- WHAT NEEDS TO BE DONE
Could you reproduce the line where "thumb ip: (819, 902)" occurs and all lines after it in the listing below, through the final one, without changing anything?

-- RECORDS FOR PROCESSING follows --

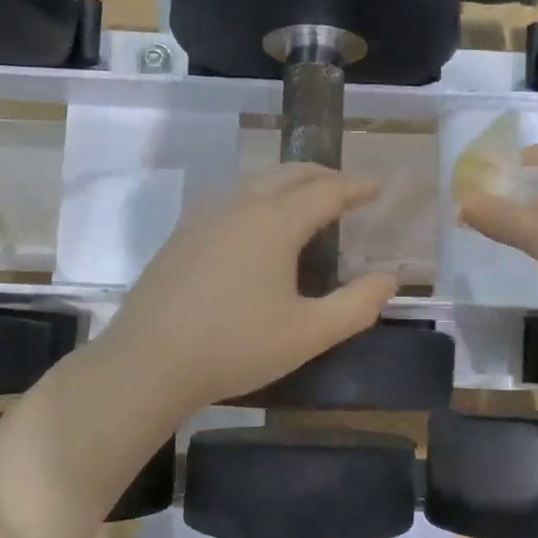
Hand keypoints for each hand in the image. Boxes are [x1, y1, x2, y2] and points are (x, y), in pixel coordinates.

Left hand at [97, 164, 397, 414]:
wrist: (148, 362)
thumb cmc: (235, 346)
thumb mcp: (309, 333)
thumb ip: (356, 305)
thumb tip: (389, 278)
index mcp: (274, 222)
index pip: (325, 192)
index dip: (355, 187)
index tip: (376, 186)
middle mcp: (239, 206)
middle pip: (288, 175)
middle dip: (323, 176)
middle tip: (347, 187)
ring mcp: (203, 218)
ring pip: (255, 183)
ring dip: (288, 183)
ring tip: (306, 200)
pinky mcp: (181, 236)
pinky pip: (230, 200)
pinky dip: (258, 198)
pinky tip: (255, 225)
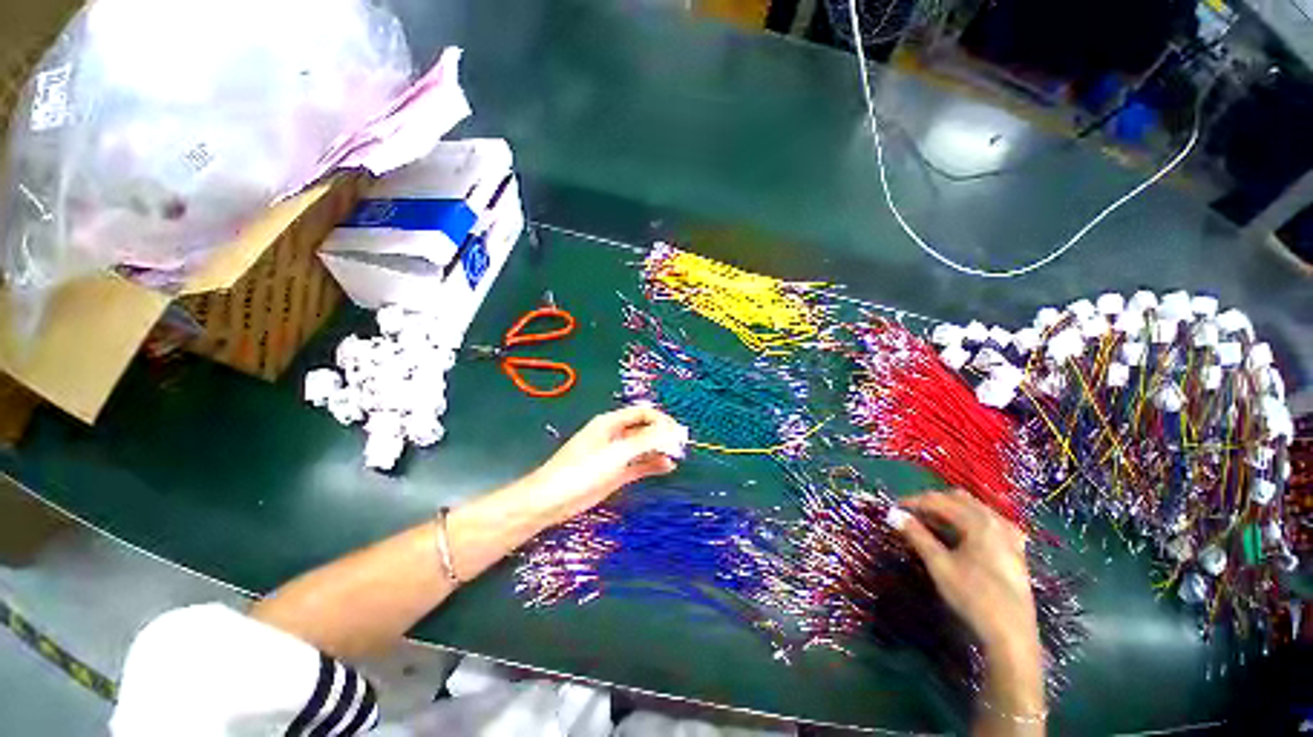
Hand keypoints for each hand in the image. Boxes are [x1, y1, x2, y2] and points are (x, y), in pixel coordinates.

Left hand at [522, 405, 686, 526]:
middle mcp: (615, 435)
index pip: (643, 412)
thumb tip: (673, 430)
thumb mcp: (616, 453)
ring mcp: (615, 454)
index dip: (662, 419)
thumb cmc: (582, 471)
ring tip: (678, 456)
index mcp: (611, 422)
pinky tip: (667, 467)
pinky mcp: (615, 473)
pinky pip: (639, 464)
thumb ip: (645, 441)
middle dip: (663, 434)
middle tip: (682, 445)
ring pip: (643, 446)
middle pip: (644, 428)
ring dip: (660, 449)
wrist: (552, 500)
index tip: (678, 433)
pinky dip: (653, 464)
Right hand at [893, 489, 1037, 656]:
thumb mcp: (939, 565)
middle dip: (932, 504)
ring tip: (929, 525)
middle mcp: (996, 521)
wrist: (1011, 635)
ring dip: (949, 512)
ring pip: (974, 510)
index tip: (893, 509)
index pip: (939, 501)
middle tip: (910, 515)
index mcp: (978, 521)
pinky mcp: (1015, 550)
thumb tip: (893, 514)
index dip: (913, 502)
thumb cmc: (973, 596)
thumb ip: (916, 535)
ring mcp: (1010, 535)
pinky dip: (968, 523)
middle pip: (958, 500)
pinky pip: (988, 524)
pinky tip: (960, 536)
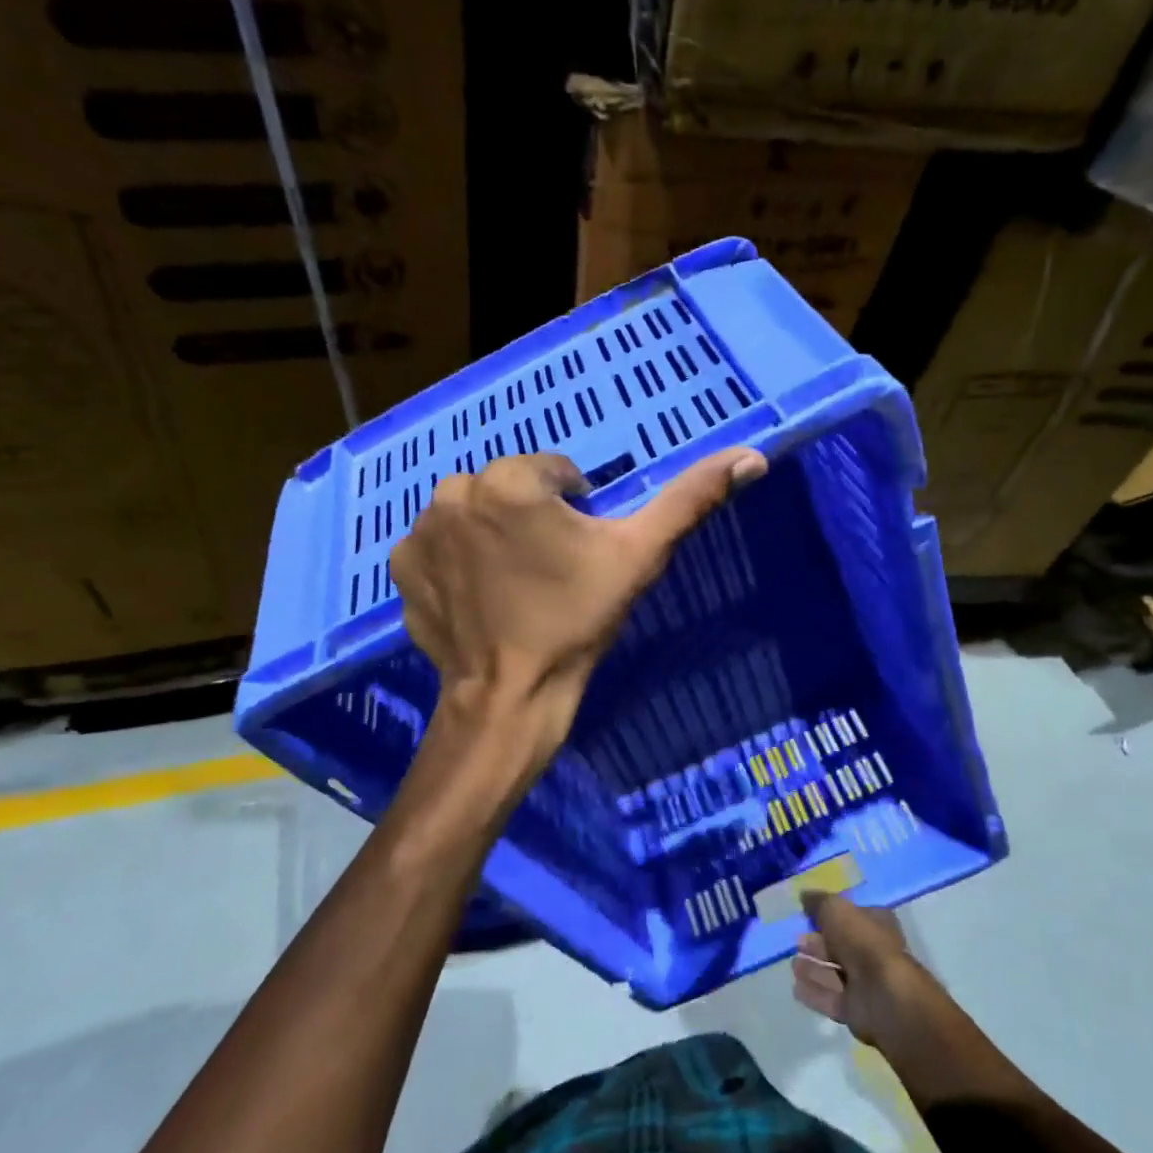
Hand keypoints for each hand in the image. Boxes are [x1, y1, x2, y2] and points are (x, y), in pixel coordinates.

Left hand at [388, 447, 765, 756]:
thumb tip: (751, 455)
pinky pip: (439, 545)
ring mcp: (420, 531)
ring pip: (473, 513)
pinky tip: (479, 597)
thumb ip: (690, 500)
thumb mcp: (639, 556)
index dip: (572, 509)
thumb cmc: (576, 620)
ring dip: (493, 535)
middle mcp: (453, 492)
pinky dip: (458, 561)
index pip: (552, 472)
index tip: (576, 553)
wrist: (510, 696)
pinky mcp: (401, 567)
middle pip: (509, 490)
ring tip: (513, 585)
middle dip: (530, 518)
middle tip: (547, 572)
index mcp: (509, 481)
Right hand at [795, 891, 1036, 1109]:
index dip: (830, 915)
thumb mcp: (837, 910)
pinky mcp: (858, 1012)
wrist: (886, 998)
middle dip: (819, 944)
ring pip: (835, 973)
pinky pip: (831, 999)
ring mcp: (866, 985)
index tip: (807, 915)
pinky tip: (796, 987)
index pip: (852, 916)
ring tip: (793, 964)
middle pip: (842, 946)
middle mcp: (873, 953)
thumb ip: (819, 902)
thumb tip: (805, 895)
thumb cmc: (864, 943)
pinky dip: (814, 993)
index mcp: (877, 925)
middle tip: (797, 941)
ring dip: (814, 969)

-- RECORDS FOR PROCESSING concluded --

- ANSWER BELOW
thumb ip: (819, 902)
thumb tip: (805, 895)
thumb cmc: (864, 943)
pinky dip: (814, 993)
index mcp: (877, 925)
middle tip: (797, 941)
ring dip: (814, 969)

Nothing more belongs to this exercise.